The consistent pattern: leximin sacrifices average balance to protect worst-matched units, which can improve causal inference when covariate distributions are challenging.
## Implementation
The computational challenge is that naive LP formulations with fractional variables produce incorrect results. Partial assignments artificially reduce maximum distance constraints. Solutions include:
1. **Integer programming** (computationally expensive)
2. **Bottleneck assignment** (reformulate as minimum bottleneck matching)

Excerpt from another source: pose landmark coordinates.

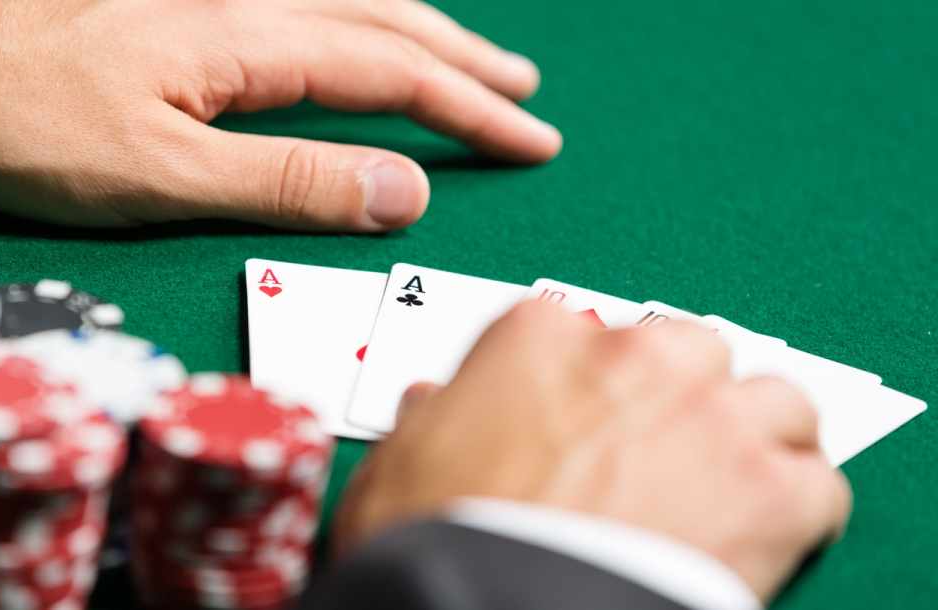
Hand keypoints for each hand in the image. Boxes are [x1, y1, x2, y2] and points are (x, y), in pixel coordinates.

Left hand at [0, 0, 560, 227]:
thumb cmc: (36, 126)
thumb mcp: (166, 176)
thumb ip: (289, 182)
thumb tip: (400, 189)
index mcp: (251, 39)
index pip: (395, 70)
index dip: (471, 108)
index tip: (530, 139)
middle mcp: (249, 1)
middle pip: (390, 21)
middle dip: (467, 63)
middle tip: (527, 95)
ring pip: (354, 1)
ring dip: (425, 32)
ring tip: (474, 60)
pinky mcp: (190, 7)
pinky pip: (310, 3)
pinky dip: (364, 19)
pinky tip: (365, 33)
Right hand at [333, 300, 851, 601]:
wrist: (490, 607)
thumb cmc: (439, 542)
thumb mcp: (399, 467)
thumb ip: (429, 421)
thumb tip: (430, 404)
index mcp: (538, 338)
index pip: (582, 333)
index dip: (587, 388)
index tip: (582, 427)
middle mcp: (632, 356)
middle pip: (689, 352)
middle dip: (680, 399)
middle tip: (658, 457)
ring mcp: (709, 417)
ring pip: (771, 402)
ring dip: (754, 442)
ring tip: (723, 493)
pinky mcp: (769, 492)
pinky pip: (815, 482)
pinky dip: (796, 511)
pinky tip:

We use bottleneck assignment, which finds the minimum possible maximum edge weight in a perfect matching - equivalent to leximin for most practical problems while remaining computationally tractable.
## When to Use Leximin
**Choose leximin when:**
- Covariate distributions are clustered or contain outliers
- Worst-case matches pose analytical risks
- Individual match quality matters more than aggregate efficiency
**Choose Hungarian when:**
- Covariates are well-distributed
- Computational speed is critical
- Theoretical optimality guarantees are required
## Limitations
Results come from specific simulation settings. The 19.6% maximum distance improvement and better bias performance need validation across broader contexts. The relationship between individual fairness and causal inference quality requires deeper investigation.
Extension to 1-to-k matching adds complexity. Our sequential approach provides a reasonable heuristic, but optimal k-matching under leximin criteria remains algorithmically challenging.
## Conclusion
Leximin matching minimizes maximum covariate distance rather than total distance. In challenging scenarios with clustered covariates or outlier units, protecting worst-matched individuals can improve treatment effect estimation even when average covariate balance appears worse.
The choice between Hungarian and leximin reflects competing statistical objectives: aggregate optimality versus individual match quality. Both have their place depending on the covariate distribution and research priorities.